Thursday, January 24, 2013
What I See
One of the things I notice on my daily Facebook travels is the almost constant need for people to tell me what is true for them in a way that suggests they think it should be true for me also.
Having convictions about things is certainly not a bad thing - if we don't have a moral and personal compass we're going to be subject to a constant influence of others with no way to "test" that against anything. A person who is like this, is often termed "boundary-less" or "lacking boundaries." They are like a ship without a steer mechanism and their lives often exhibit the quality of no conviction or direction.
Nevertheless, there is an equal lack of boundaries that comes from insisting you are right and others are wrong and your personal feelings are the only way to go about things.
The planet is a very diverse place and has opportunities for everyone to experience a variety of ways of being in the world.
We also limit our possibilities by being too rigid about our particular point of view. It may mean that we go out and seek "evidence" to back up our point of view, never seeing that there is an equal amount of evidence for other points of view. It's way the Access Consciousness folks have a clearing statement called "Interesting Point of View..."
Granted, if you are running a business - you will have developed a point of view or structure that shapes what you put out there and attracts a certain client - normally called an "ideal" client as your business base.
Usually, this comes about after you have decided that you'd like to concentrate on a particular client base who are attracted by a particular language and set of ideals. Again, nothing wrong with setting up a focus like this. Even this blog has a focus and a particular mindset about it that won't be for every human being on the planet.
I am still cognizant, however that my point of view, is going to be true for some people and not others. It isn't the only way to live life nor the right way but for the right person, my viewpoint could express something which allows them to expand their life or their business in a way that is True for them also.
What is True?
I have heard many energetic healers speak of how we feel when we make decisions. A good way to to gauge if something is True for you, is to check-in to your body about how you feel when you hear a speaker, read a blog like this one or take in an "opinion" or "viewpoint," that someone is espousing.

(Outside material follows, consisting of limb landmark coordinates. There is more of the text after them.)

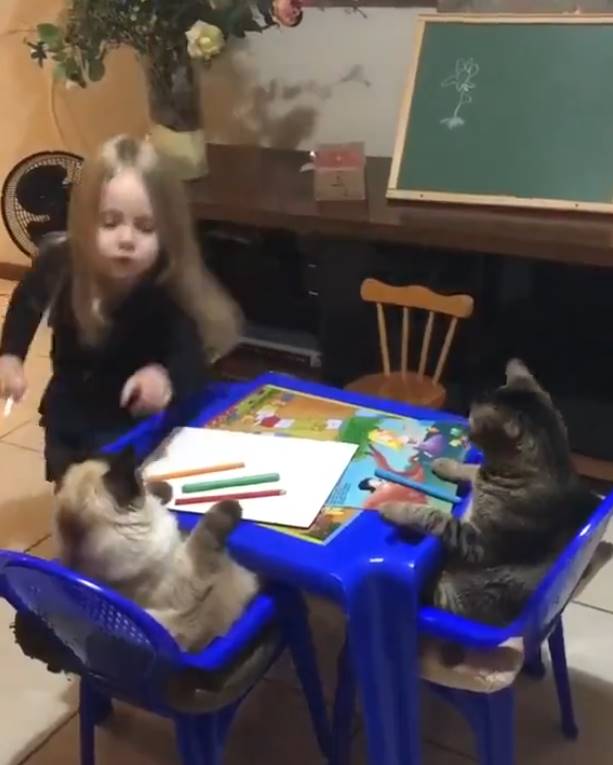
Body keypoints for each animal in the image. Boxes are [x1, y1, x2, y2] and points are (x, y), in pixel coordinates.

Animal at [53, 448, 260, 652]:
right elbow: (206, 528)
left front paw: (164, 488)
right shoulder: (191, 576)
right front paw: (232, 504)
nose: (142, 477)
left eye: (140, 479)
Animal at [380, 362, 596, 624]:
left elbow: (433, 516)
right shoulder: (480, 477)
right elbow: (469, 469)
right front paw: (445, 464)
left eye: (473, 421)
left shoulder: (474, 541)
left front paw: (392, 507)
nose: (465, 429)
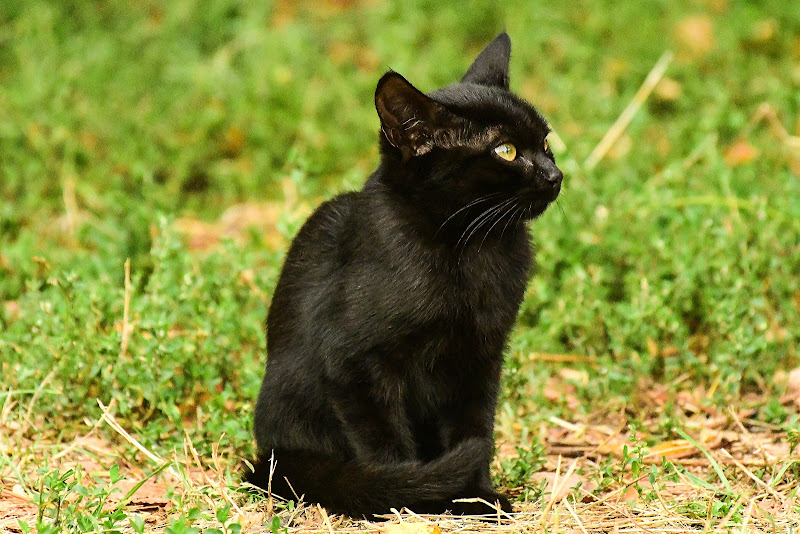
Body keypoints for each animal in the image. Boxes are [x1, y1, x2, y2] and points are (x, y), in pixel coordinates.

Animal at [245, 33, 564, 520]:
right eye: (505, 151)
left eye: (545, 142)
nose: (555, 174)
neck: (469, 248)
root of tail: (273, 452)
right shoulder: (353, 362)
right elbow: (386, 443)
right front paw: (407, 496)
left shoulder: (481, 355)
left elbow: (473, 426)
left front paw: (476, 497)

Christie Marie Sheldon, the abundance and vibration guru has a muscle testing format she uses. She has the client say "yes yes yes" and express what their body feels like. Then say, "no no no" and feel what that feels like in their body. With some practice and repetition, you should find yourself developing a pretty accurate intuition that gives you a clear "Yes" - this is true/good for me, and a clear, "No" - this is not True/Good for me.
As you begin to use this to test "viewpoints" rather than just take them on as right or true, you'll find yourself more in alignment with an appropriate set of decisions that is good for you. Realize, it may not be good for someone else.
One example that is popular, is the insistence that veganism or vegetarianism is a right choice for everyone. I almost guarantee if you muscle test food choices, you will find that while this may be an 'interesting point of view' for those people who say that they feel better and look better with a vegetable-oriented diet change, it may not be that interesting or "True for you." Visa versa applies.
Communicating What Is True
In interpersonal relations it will likely become necessary to communicate what is True for you to others who may or may not have the same thoughts, opinions and conditions you do in life. It's all well and good when things are superficial to quietly or silently say "interesting point of view," to something you hear someone saying when you don't care to actually relate to them going forward.
But let's say you are in a serious romantic relationship or deep friendship - what then? Well, hopefully with the right "consciously" minded people surrounding you, you can feel free to speak up about your differences in these areas.
You may have to set boundaries or make agreements about what you are willing to do when there is a conflict in what is True for either party. Most relationships run sour when a person holds onto what is True for them, insists the other person "take it on," or else and aren't willing to allow the other person to hold a separate and valid "truism."
What kind of possibilities could exist in a relationship if you are able to consciously create an agreement to openly accept what is True for each other, and enjoy each other's company? Sure, in romantic bonds, you may have to determine in the dating phase, if the number of things that are differences are worth the agro.
After all, you really should have more in common and "true" than not, but still form a dynamic partnership in which the differences actually add to the affection and create amazing shifts in each other toward being better people in general.
If the differences are so great, and only cause friction, it may be time to re-evaluate the compatibility of the relationship.